Dutch Scientists Use the Body's Own Delivery System to Target Deadly Tumors with Genetic Medicine
Eindhoven, Friday, 12 June 2026.
Researchers at TU/e and Radboudumc have developed a nanoparticle platform that hijacks the body’s natural transport system to deliver RNA medicines precisely to diseased cells — offering new hope for children with inoperable brainstem tumors.
A Platform Built on the Body’s Own Logic
The innovation in question is a medical technology breakthrough — specifically a nanomedicine platform with direct implications for the treatment of cancer and rare genetic disorders. Announced on June 11, 2026, the research was led by Associate Professor Roy van der Meel and Full Professor Willem Mulder, both based at Eindhoven University of Technology (TU/e) in Eindhoven, the Netherlands, in close collaboration with Radboud University Medical Center (Radboudumc) [1][2]. The platform they developed is called the apolipoprotein nanoparticle platform, or aNP for short, and it represents a significant departure from conventional drug delivery methods [1].

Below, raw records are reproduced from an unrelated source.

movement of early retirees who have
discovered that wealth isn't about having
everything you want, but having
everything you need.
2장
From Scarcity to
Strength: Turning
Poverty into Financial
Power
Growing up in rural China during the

How the Technology Actually Works
The mechanism behind the aNP platform draws on one of biology’s most refined logistics systems. The human body naturally uses extracellular vesicles and lipoprotein particles to ferry molecules between cells [1][2]. By engineering nanoparticles that mimic this system — using the body’s own lipids and proteins as the outer shell — the researchers have created a vehicle that is both biocompatible and highly targeted [1]. The RNA payload, whether it encodes a therapeutic protein, a cancer vaccine antigen, or a gene-editing instruction, is encapsulated inside this natural-looking shell and directed toward specific immune cells or stem cells [1][2].
The Human Story Behind the Science: The Wies Alliance
Behind every scientific milestone, there is often a deeply personal story. In this case, that story belongs to a child named Wies Janssen, the young son of Paul Janssen, who died from brainstem cancer [1][2]. His death catalyzed the formation of the Wies Alliance — a formal research partnership between TU/e, Radboudumc, and the Princess Máxima Center — established specifically to accelerate immunotherapy research for pediatric brain tumors [1][2]. The alliance is now one of the institutional pillars supporting the translation of the aNP platform from the laboratory into clinical applications targeted at some of the most devastating and currently untreatable childhood cancers [1][2].

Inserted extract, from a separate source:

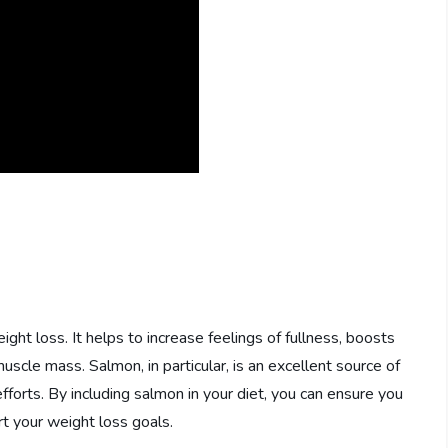
eight loss. It helps to increase feelings of fullness, boosts
cle mass. Salmon, in particular, is an excellent source of
efforts. By including salmon in your diet, you can ensure you
t your weight loss goals.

From Lab Bench to Clinic: BioTrip and the Road Ahead
Translating a laboratory nanotechnology prototype into a clinical medicine is rarely straightforward, and the TU/e and Radboudumc teams have built an institutional mechanism to manage that transition. Professor Willem Mulder founded BioTrip, a biotech incubator specifically designed to bridge the gap between academic nanomedicine research and clinical patient applications, by bringing together researchers, investors, and pharmaceutical companies [1][2]. BioTrip is positioned as the commercial and translational engine that could carry aNP-based therapies through the stages of development required before they can be administered to patients [1][2].